Because of increasing gas demand, gas-hydrate research and appraisal programs are being undertaken in several nations, including the U.S. The most ambitious programs are those of India and Japan, with India planning commercial production of gas from hydrate before the end of this decade. Successful development there will doubtless accelerate development programs throughout the world.

Myth No. 4: Hydrate resources in the Gulf of Mexico have no net present value, so they can be ignored in lease sales. In 1998, the solicitor of the U.S. Department of the Interior determined that gas hydrate and associated free gas are included in the potential resources of deepwater outer continental shelf oil and gas leases. The Minerals Management Service, the agency responsible for management and regulation of offshore federal lands, recently completed a new assessment of technically recoverable gas-hydrate resources for the Gulf and other offshore U.S. basins.

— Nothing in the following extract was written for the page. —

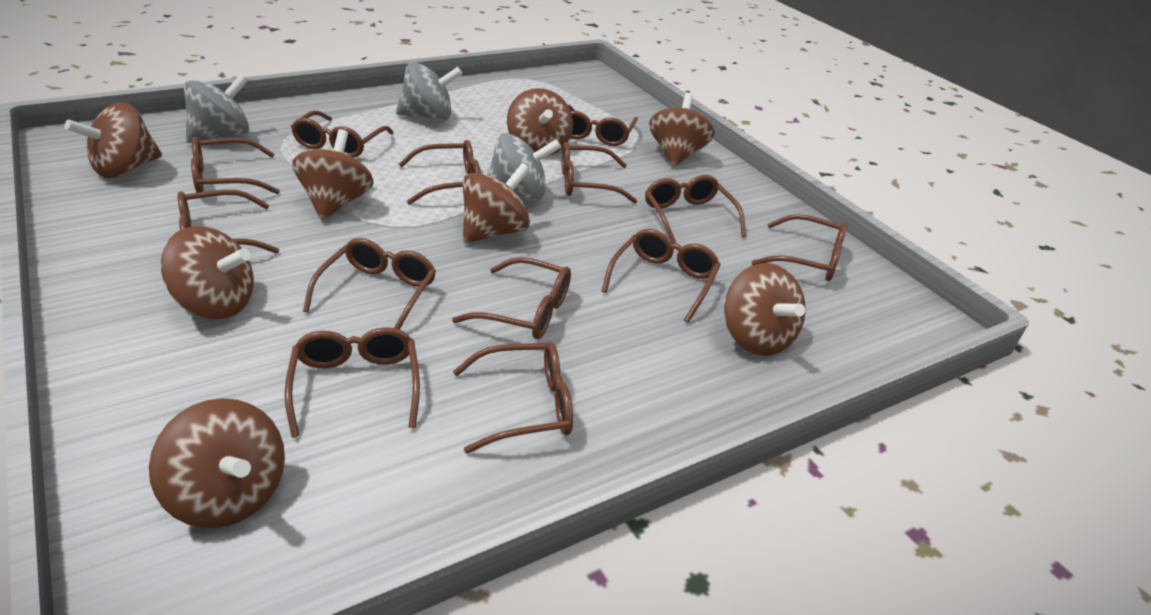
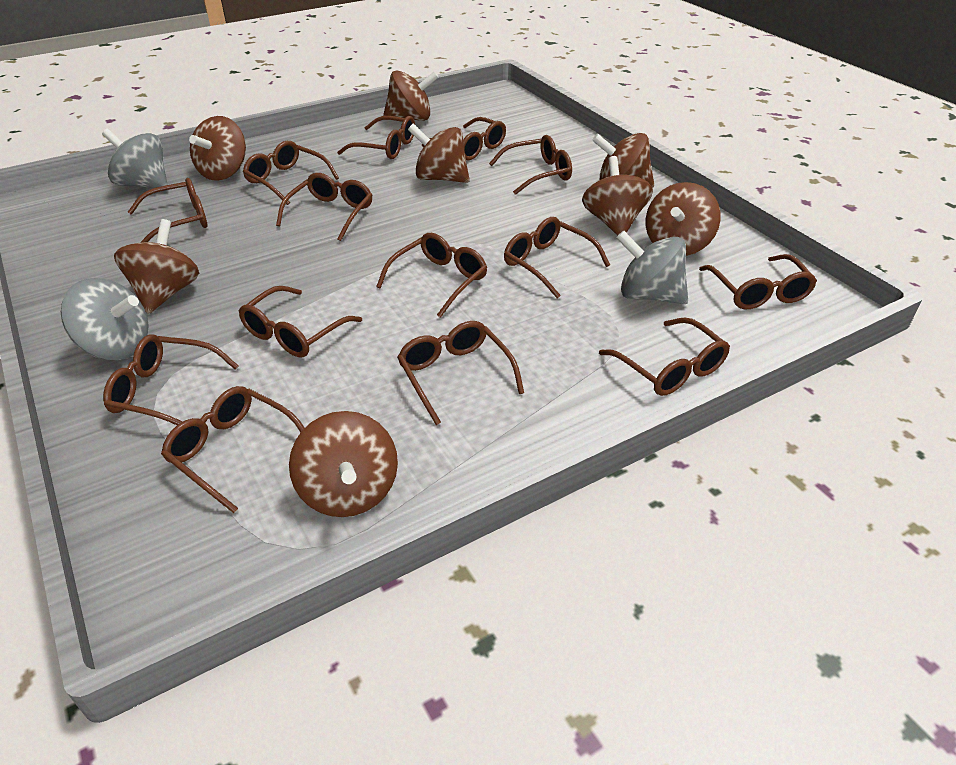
brown glasses: 13 -> 14

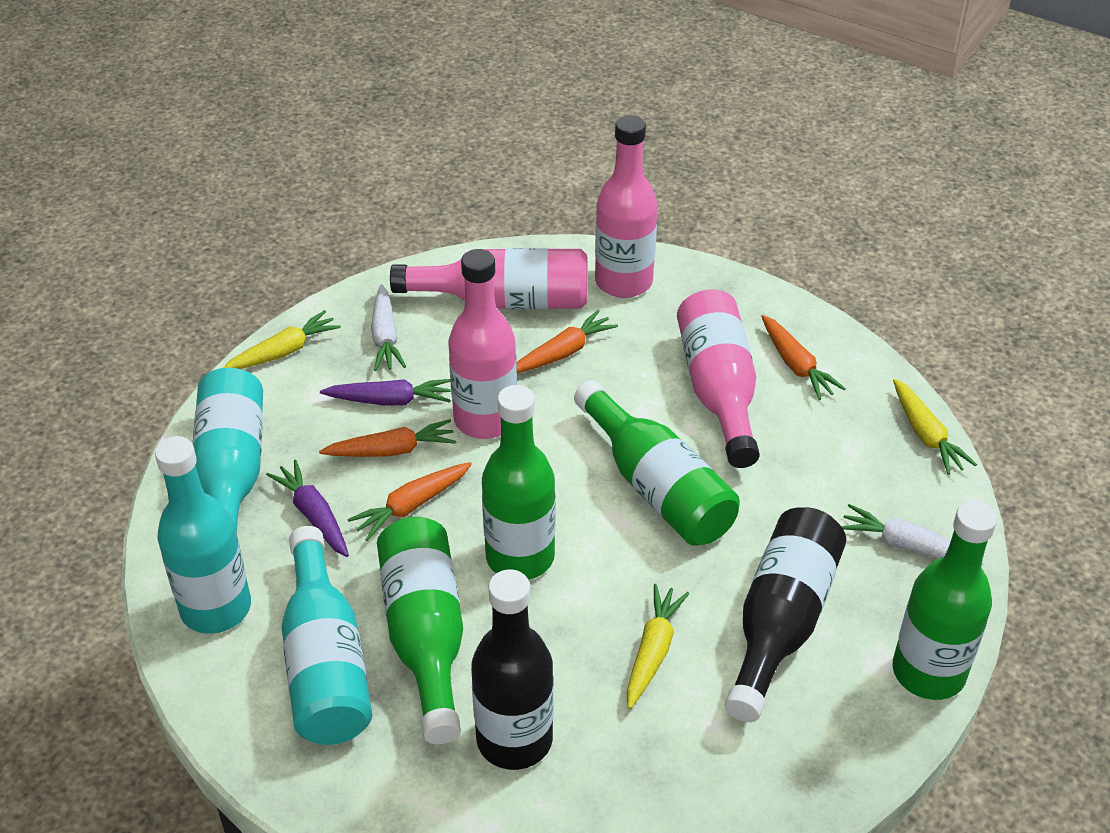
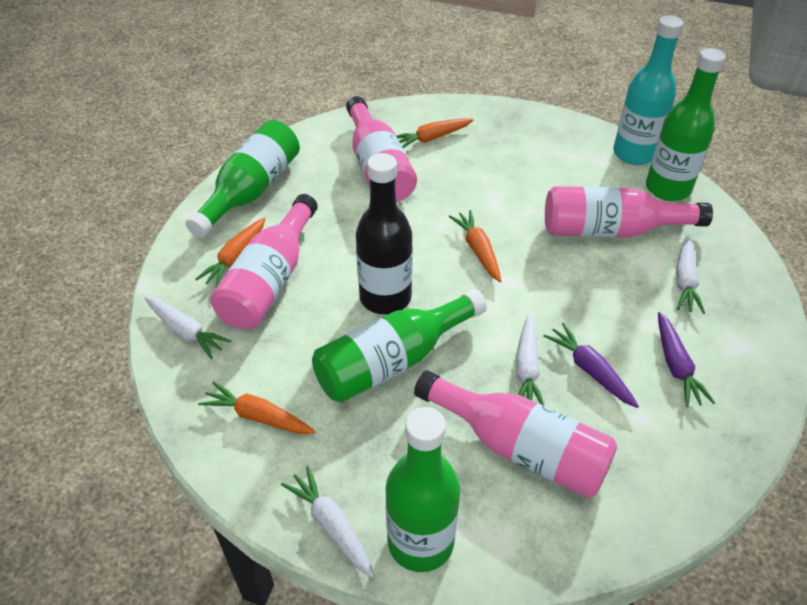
black bottle: 2 -> 1
turquoise bottle: 3 -> 1
white carrot: 2 -> 4
yellow carrot: 3 -> 0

This assessment used 3-D-multichannel seismic, logging-while-drilling (LWD) and electric logs, and other data to define sand fairways within the zone of hydrate stability and identify exploration wells that may have encountered hydrate within this sedimentary section. The DOE Gulf of Mexico Gas Hydrate joint industry project is also evaluating locations likely to contain hydrate-bearing sands for additional drilling legs in the spring of 2007 and 2008.

Significant technical, engineering and regulatory challenges will have to be overcome to delineate and begin production from Gulf gas-hydrate deposits. Shortages of natural gas, which could intensify from supply interruptions, will increase pressure to fast-track hydrate exploration and production.

Even before commercial production from gas-hydrate development programs in other countries appears to be imminent, the need to test production methods in the Gulf may be unavoidable. Deepwater operators should already be considering accelerated hydrate research programs to take advantage of the full value of some federal Gulf leases.



New activities

The pace of gas-hydrate research and assessment activity is accelerating with numerous field programs scheduled during the next two years. In early 2007, BP Alaska will drill, log and core a hydrate evaluation well in Milne Point Field on the North Slope. Successful results will likely lead to a production test within a few years.

Canada and Japan are conducting a production test of a hydrate-bearing formation in the Canadian Arctic this winter, and a longer-duration (75- to 80-day) production test during the winter of 2007-08.

China will conduct offshore drilling operations to assess hydrate resource potential this spring; and South Korea will drill for hydrates off its coast this coming fall. Following the initial results of its assessment program, India plans a gas-hydrate production test in 2008.

A growing international consortium of companies and government agencies led by Chevron drilled several wells in the Gulf of Mexico in 2005. Potential sites are currently being evaluated for the next phase of the consortium's program, with drilling operations beginning as early as mid-2007.

Long considered an opportunity for the distant future, gas hydrate is now rapidly emerging as a potential commercial resource. Operators in the Gulf of Mexico need to be aware of the gas potential from hydrates on their leases to assess their value properly. There are abundant opportunities for industry participation in these evaluation efforts. M



Arthur H. Johnson is president of Kenner, Louisiana-based Hydrate Energy International and retired from Chevron where he co-wrote the company's Gulf of Mexico program in 1995 for gas-hydrate studies. Michael A. Smith is U.S. Minerals Management Service team leader for geoscience operations in the Gulf of Mexico.